Analogy alert: GS mistakenly sends me a letter by physical mail, then asks the post office (or asks a judge to order the post office) to send a mailman round, break into my house, and retrieve the letter. That clearly won't happen; worst case is that the judge would order me to surrender the letter. In case of email, is Google (under their terms & conditions and the letter of the law) allowed to "break into" my mailbox and remove the offending letter? And should they be?

Comment Re:What I've seen at some intersections... (Score 1) 579

In a lot of European countries, that is more or less the default. Most lights do not have a counter, but the green light (for pedestrians) will start to flash for about 15 seconds before the light will switch to red. Then there is a further delay of a few seconds, and only then will the lights for motor traffic go green. In general, there is always a few seconds delay before traffic lights move from one phase to the next, so drivers learn to always look at the traffic lights for their own lane. Hit the gas when the pedestrian light goes to red,and you'll be running a red light.

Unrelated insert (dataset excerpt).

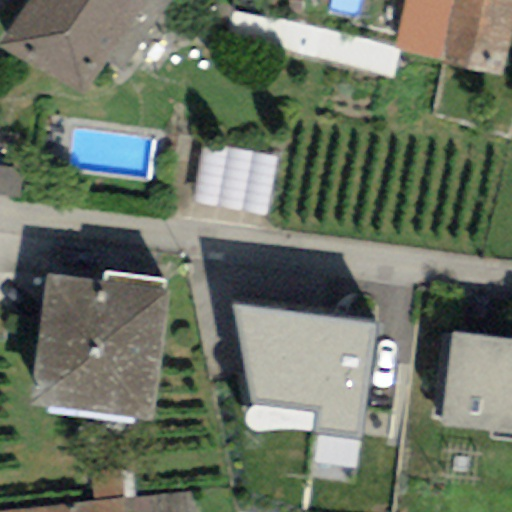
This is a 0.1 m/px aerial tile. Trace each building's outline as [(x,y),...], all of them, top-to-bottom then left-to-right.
[(170,0),(28,0),(0,43),(0,48),(85,94),(107,63),(125,72),(170,0)] [(511,0),(404,0),(394,51),(442,61),(441,65),(502,78),(511,26),(511,0)] [(276,158),(201,143),(189,201),(264,216),(276,158)] [(22,169),(0,166),(0,196),(19,198),(22,169)] [(100,283),(47,275),(29,403),(149,419),(168,281),(102,272),(100,283)] [(375,326),(231,305),(251,405),(317,411),(314,435),(360,438),(375,326)] [(511,340),(453,333),(440,427),(490,433),(489,441),(511,443),(511,340)] [(194,511),(192,494),(135,500),(132,468),(90,472),(93,504),(10,511),(194,511)]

Comment Re:Gimme a keyboard (Score 1) 67

Gimme a break. Cell phone makers target most of the market, which ranges from 8 year old brats to serious business users. And now that we have decent touch screens, many people seem to prefer those over physical keyboards that take up a lot of space ("you're kidding me, where's the other half of my phone?"). The idea that serious people want a physical keyboard is something that even people in the Blackberry boardroom no longer believe in. At our firm, BBs disappeared almost overnight as soon as corporate mail was made available on iPhone and Android.

Most people manage typing on virtual keyboards just fine. Those who prefer physical keyboards just buy one of many available bluetooth ones and use that.

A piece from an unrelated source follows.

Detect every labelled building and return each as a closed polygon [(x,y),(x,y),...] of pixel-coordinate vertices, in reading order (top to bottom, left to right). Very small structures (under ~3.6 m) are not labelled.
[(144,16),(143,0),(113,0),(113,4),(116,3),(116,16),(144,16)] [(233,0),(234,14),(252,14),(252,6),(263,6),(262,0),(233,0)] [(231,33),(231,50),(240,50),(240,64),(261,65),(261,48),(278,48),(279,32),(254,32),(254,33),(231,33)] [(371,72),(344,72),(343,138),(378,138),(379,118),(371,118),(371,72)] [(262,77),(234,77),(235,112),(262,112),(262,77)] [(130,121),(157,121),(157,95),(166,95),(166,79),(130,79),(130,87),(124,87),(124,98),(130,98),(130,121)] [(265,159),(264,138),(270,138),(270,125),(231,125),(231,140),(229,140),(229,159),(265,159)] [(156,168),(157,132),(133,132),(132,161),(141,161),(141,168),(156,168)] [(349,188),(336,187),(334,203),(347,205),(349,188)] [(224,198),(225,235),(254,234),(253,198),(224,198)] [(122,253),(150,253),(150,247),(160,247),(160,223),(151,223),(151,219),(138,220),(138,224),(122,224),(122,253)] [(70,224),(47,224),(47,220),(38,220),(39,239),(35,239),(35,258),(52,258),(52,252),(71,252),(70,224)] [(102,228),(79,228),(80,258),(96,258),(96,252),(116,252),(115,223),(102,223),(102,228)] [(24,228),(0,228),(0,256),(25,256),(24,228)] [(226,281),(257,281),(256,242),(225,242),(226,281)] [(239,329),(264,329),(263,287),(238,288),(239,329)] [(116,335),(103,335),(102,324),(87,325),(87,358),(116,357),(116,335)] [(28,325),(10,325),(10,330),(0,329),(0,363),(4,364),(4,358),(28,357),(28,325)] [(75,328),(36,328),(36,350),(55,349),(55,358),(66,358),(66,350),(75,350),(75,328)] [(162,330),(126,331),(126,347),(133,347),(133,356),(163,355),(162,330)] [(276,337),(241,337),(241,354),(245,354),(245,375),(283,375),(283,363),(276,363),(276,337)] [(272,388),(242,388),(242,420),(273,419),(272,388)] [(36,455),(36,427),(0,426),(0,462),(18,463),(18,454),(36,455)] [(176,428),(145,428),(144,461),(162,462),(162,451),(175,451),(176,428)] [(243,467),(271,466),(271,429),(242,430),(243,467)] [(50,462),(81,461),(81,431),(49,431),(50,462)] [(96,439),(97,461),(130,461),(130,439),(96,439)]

Comment Re:Oh Joy! (Score 2) 61

Huh. Automated vehicles are likely to make things much, much safer in the long run. Fully automated vehicles, that is. This thing sounds more like a driver assist feature, and not something you want to trust when your attention is elsewhere; perhaps only when driving in the slow lane.

By the way, cabs are too expensive for everyday use, and public transport only takes me from a place I am not to a place I do not wish to go. I'd love to have a fully automatic vehicle so I can take a nap or read while it takes me to work. In fact, why even own a car if you could have a cheap rental or pool car rock up to your house by itself on the mornings you need it?

Comment Re:Software not hardware (Score 1) 26

What they need to include is a "software skeleton", a framework with libraries for motor control, balancing, machine vision and sensor feedback. The basics of those already exist, and not having to code these or cobble them together from whatever FOSS libraries are floating around would save experimenters a vast amount of time spent on stuff that has been more or less solved.

Comment Re:But will it work with HomeKit? (Score 1) 38

Meh. Both Google and Apple are in a good position to improve standards, products and especially the usability of software related to Smart Homes. But both companies are a day late and a dollar short. They are still trying to get remote control right, which is merely the first step towards a smart home, and even in that space their efforts are anything but impressive. The real challenge is to come up with a good and simple to use control center, going from remote control to true home automation. Both companies thus far appear to have the wrong vision on that, if they have one at all (IFTTT, seriously...). There are already a lot of players in this space, and more than one newcomer currently gathering funds on Kickstarter.

Personally I tend to agree with the vision statement of the OpenHAB project. They aim to be a "hub of hubs", with the idea that there's no way in hell that anyone will come up with a hub or even a standard to serve everyone's needs, and keep up with all imaginable devices, of all brands, in all countries. So you'd use several hubs as a communications layer, tie them together with OpenHAB, and put the intelligence there.